Hyundai Transys INC.
- Industry: Automotive
- Founded: January 2019; 7 years ago
- Headquarters: Seosan, South Chungcheong Province, South Korea
- Area served: Worldwide
- Products: Automotive parts
- Number of employees: 10,444 (2024)
- Parent: Hyundai Motor Group
- Website: www.hyundai-transys.com/ko/main.do

= Hyundai Transys =

South Korean automotive company

Hyundai Transys is a South Korean automotive parts company affiliated with the Hyundai Motor Group. The company mainly produces automatic transmissions and seats for automobiles. The headquarters is located in Seosan, South Chungcheong Province.

== History ==
The company began producing hybrid continuously variable transmissions in 2009. In 2008, the company established a powertrain corporation in Georgia, and began producing 650,000 transmissions per year. In 2014, the company established a seat corporation and began manufacturing more than 300,000 seats per year.

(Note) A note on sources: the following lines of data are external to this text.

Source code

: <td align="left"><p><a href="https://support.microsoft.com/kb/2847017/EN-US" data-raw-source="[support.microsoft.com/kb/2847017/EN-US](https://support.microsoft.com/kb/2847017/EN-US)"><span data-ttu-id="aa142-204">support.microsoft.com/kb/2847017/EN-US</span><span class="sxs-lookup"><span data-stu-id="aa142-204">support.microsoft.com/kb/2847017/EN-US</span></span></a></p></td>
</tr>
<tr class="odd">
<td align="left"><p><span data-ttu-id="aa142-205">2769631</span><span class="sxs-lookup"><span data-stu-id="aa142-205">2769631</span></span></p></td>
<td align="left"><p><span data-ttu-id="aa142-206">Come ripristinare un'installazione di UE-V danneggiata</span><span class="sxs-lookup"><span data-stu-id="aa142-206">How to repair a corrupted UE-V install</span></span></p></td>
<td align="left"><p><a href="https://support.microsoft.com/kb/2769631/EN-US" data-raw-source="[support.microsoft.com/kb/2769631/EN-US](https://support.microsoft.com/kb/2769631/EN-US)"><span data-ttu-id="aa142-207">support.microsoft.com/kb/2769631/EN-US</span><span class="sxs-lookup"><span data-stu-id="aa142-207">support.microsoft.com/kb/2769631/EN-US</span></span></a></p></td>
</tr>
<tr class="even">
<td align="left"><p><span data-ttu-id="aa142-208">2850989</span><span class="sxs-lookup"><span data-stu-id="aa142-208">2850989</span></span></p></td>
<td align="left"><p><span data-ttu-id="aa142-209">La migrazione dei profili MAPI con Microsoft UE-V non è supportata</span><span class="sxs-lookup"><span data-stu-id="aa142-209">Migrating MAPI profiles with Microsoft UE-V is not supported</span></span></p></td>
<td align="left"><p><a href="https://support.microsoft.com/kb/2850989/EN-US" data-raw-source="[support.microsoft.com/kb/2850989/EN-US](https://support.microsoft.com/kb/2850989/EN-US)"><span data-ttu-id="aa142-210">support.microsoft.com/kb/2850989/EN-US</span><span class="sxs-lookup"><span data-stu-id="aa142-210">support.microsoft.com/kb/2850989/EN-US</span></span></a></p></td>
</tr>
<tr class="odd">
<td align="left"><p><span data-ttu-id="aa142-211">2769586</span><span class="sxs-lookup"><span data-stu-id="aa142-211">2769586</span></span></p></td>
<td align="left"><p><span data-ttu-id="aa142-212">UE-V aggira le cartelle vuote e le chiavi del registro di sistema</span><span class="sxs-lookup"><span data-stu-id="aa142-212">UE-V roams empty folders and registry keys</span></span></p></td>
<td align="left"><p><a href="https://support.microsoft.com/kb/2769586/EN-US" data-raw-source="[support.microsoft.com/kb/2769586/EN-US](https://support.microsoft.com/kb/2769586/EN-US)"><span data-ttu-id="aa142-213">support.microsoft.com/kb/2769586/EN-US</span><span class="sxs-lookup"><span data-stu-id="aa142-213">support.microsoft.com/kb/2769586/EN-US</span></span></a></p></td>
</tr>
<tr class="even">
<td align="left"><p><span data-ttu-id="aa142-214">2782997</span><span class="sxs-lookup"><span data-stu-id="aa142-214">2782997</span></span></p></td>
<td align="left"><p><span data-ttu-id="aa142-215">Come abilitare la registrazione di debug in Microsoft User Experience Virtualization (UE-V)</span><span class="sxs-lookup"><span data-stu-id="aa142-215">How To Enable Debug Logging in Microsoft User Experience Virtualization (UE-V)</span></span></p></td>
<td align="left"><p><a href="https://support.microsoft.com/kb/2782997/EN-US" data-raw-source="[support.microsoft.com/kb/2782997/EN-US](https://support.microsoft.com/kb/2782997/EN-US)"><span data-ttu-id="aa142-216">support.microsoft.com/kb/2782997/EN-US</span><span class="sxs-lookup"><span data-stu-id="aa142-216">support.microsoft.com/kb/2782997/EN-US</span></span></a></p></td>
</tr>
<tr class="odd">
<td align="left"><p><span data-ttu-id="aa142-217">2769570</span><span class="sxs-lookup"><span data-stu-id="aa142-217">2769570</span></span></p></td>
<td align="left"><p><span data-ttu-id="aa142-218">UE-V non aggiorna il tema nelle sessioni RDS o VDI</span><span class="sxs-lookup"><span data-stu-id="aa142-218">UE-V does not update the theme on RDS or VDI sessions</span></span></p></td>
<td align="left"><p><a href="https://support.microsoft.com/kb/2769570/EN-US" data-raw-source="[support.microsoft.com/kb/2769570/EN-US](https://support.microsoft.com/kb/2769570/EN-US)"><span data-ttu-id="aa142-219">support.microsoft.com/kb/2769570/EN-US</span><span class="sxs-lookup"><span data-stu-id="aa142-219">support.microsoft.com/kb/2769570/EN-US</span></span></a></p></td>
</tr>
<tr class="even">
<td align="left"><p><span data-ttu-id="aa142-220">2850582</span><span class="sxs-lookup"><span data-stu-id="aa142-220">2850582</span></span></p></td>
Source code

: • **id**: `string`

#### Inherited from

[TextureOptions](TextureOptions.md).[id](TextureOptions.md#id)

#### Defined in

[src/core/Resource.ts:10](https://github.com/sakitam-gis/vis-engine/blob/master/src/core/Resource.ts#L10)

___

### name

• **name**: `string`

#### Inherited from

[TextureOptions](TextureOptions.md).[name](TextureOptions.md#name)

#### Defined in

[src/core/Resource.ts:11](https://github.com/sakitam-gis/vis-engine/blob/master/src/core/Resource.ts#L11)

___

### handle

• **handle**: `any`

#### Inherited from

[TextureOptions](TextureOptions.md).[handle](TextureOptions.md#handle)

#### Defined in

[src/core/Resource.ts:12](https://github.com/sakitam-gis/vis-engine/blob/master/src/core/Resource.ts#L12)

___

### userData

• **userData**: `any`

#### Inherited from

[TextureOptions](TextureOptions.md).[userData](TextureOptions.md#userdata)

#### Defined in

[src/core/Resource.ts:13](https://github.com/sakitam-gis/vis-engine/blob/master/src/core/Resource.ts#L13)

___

In 2019, Hyundai Dymos and Hyundai Powertech merged to form Hyundai Transys.

== Products ==
Hyundai Transys develops and produces automatic transmissions, manual transmissions, dual clutch transmissions, continuously variable transmission, hybrid transmissions, and electric vehicle reducers, and develops and produces hybrid drive systems and reducers for electric vehicles. The company supplies seats to Hyundai Motor, Kia, Rivian, and Lucid.

The company researches, develops, and produces powertrains and seats at 33 global business sites in 11 countries, including Korea, the United States, India, Germany, Czech Republic, Mexico, and Brazil.